Unlike the SWP, communists call for the abolition of the police force in the here and now - the same goes for the army. We call for the arming of the people instead. Contrary to how it might seem, that is not a specifically socialist demand, but a democratic demand. We do not want bodies of armed people separate from the general population: communists believe in local self-administration. This is not the same as vigilantism, as some will stupidly allege no doubt, which is desperate action by an alienated minority. In the same way, we do not want a professional army standing above society - communists want a people’s militia.
Muddle
Of course, with a lot of our leftwing comrades we see a confusion that is born of Leon Trotsky’s Transitional programme and the so-called ‘transitional method’ - which has become a dogmatic article of faith. This was perfectly illustrated in the letters page of last week’s Weekly Worker by Gerry Downing of Socialist Fight (June 18).
As well as talking the usual tiresome nonsense about Lenin in 1917 junking his previous strategic orientation, comrade Downing also tells us that the call for a people’s militia is a miserable reformist demand - his grouplet is far too revolutionary for such fripperies. Even as a reformist demand, apparently, it has no traction. He should have a look at Black Lives Matter and the widespread call to defund the police. But trapped in his own bubble, comrade Downing informs us that demanding a people’s militia has no importance today - it is “an ultimatistic, ultra-left demand to hide its reformist essence, not at all applicable as an agitational demand now ... in this time of reduced class conflict, though still necessary as propaganda”.
What a muddle. The demand for a militia is as relevant today as it was yesterday and will be tomorrow. As for ultra-leftism, even Labour’s first general election manifesto in 1900 included the demand for a people’s militia - true, a far cry from 2017’s For the many not the few.
The call for a people’s militia was precisely the demand of the French and American revolutions - a basic democratic demand that, of course, all Marxists must support. Mercy Otis Warren - the mother of the American revolution - in 1788 denounced the standing army as “the nursery of vice and the bane of liberty” - and the US constitution states: “A well regulated militia being necessary to the security of a free state, the right of the people to keep and bear arms shall not be infringed.” Of course, today the first part of that sentence is completely ignored. Nevertheless, those who made the American revolution - above all the urban and rural masses - saw a standing army as an existential threat to democracy. They were right.

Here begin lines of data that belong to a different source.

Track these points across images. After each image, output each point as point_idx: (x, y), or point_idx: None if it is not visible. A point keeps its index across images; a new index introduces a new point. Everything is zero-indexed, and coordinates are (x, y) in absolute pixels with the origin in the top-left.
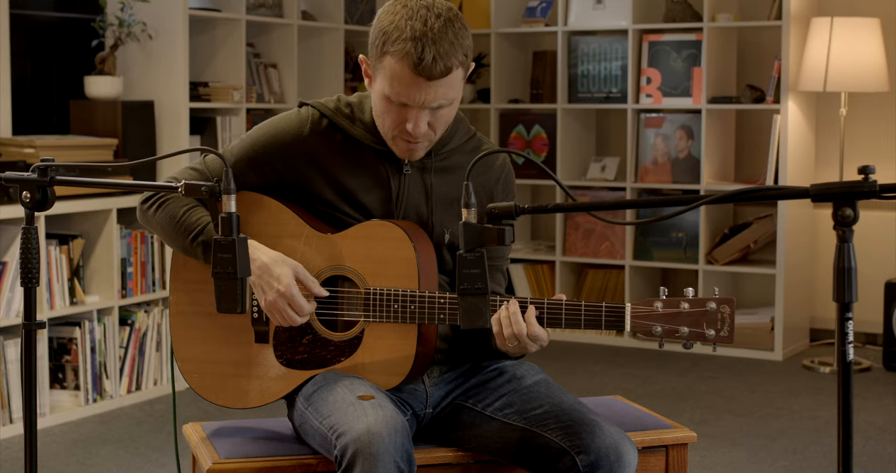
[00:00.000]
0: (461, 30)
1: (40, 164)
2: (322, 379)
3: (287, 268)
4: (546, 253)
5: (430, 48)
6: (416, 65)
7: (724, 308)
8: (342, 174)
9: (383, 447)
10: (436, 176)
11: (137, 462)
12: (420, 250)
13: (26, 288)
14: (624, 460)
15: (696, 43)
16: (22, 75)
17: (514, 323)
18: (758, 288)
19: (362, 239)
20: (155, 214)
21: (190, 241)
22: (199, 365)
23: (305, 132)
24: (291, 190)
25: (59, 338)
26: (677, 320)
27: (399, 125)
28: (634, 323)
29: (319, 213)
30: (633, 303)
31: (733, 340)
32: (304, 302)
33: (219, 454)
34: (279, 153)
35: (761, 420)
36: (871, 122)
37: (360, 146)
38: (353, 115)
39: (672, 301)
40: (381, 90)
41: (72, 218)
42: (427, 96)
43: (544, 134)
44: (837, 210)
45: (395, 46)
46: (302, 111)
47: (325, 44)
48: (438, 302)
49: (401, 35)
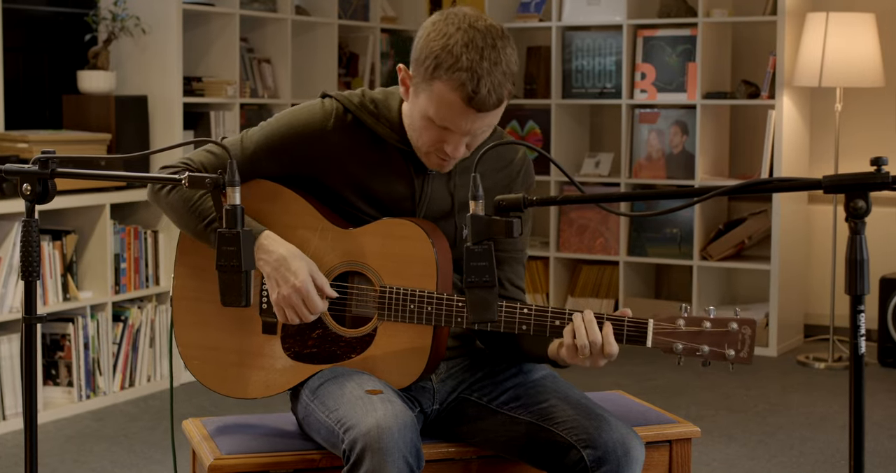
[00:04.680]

What we have seen, of course, is the steady historical retreat of the bourgeoisie away from democracy - merely paying lip service at best. The left should learn from this and once again take up the cudgels of consistent democracy. That must include the demand for a popular militia and the abolition of the police - both necessary not only to programmatically equip the working class in the here and now, but also for the achievement of socialism.